So I was watching Ripley’s Believe It or Not a night or two ago. For the unfamiliar, it shows people either doing very, very weird or extraordinary feats or people that suffered terrible accidents and are…unusual. Like a guy that had no face.
Anyway, this one guy was in a gruesome car accident – head on collision, fire, blackened wreckage, and all the good stuff. I forget the exact details, but basically his skin, ligaments, and muscles of his neck were OK…the problem is that his skull disconnected from his spine. So it was basically floating around in his…skin sac of a head…(yummy visuals).
Anyway, the doctors bolted his head back on his neck. The operation took several hours. My question: how is this possible? Wouldn’t severing your neck like that kill you instantly?
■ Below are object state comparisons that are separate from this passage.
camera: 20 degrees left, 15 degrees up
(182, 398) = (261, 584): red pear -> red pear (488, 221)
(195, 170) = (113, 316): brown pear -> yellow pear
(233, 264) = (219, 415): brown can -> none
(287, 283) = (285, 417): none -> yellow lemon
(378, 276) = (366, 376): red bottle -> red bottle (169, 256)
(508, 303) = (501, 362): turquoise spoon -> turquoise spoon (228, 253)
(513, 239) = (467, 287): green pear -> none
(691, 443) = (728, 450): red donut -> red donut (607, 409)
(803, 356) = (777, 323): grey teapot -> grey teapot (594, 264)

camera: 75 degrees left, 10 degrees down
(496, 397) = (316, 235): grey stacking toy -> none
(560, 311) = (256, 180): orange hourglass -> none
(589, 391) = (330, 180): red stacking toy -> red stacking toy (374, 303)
Aside from using a cane to walk and being a little unbalanced he seemed fine afterward.
Just a WAG, but the spinal cord needs to break for him to be paralysed, and I suspect people can even survive spinal cord damange that high up. I think Christopher Reeve’s spinal cord was damaged that high up.
I would also WAG that his head wasn’t detached and flopping around like a sack of beans. He likely had a fracture of the spinal cord but there had to be little or no movement of the spinal cord to prevent serious permanent injury.
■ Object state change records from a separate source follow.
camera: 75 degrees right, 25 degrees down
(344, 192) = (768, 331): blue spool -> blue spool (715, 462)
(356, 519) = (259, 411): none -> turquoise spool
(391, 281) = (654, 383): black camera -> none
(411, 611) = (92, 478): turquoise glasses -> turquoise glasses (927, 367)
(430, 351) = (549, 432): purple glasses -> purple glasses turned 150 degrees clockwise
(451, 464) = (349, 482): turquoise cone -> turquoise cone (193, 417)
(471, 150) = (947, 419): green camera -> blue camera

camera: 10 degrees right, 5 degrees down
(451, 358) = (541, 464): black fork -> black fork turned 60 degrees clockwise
IIRC, that is what is called a basal skull fracture and isn’t that the same thing that killed Dale Earnhart and Ayrton Senna? It is a common injury in high speed head-on collisions when the head is violently thrown forward.
Saw something similar on one of those “World’s Most Amazing Injuries” type shows. A little girl was driving a go-cart and got hit by an SUV. The truck’s bumper wedged underneath her helmet and dislocated her skull from her spine in much the same way the OP describes. The EMT found her with no pulse, no resp. but successfully revived her. He didn’t know the extent of her injuries, but before putting on a C-collar, “instinct” told him not to. As it turned out, the C-collar would have paralyzed or killed her.
She did suffer brain damage from the cardiac arrest, but was able to walk again.
What is being discribed sounds more like an odontoid fracture or a Jefferson fracture They are both fractures of the vertebrae that hold the head and verterbral column together. Both are survivable if the patient’s cord isn’t injured in the initial accident, and they are properly secured in transit. The first link, above, speaks to the surgical intervention.
My understanding is that former NBA player (and recent coach of the Rockets and Lakers) Rudy Tomjanovich suffered exactly this injury during his playing days in the late 70s. Longtime pro basketball fans have undoubtedly seen “The Punch” thrown by Kermit Washington against an unsuspecting Tomjanovich.
Oh, and to address basilar skull fractures, they are not, as one would expect without knowing the anatomy of the skull, near the spinal column. The base of the skull is the area above the sinuses, the eye sockets. Basilar skull fracturesare less survivable than spinal cord injuries, in that the brain tends to shift over the rough bone and cause massive bleeding. The bleeding causes such an increase in intracrainal pressure, that the brain is forced into the Foraman Magna, the opening where the spinal column attaches. The first area of damage when this happens is the reticular activating center which is the area that keeps us awake (its also called the arrousal center, but knowing this crowd…:dubious:)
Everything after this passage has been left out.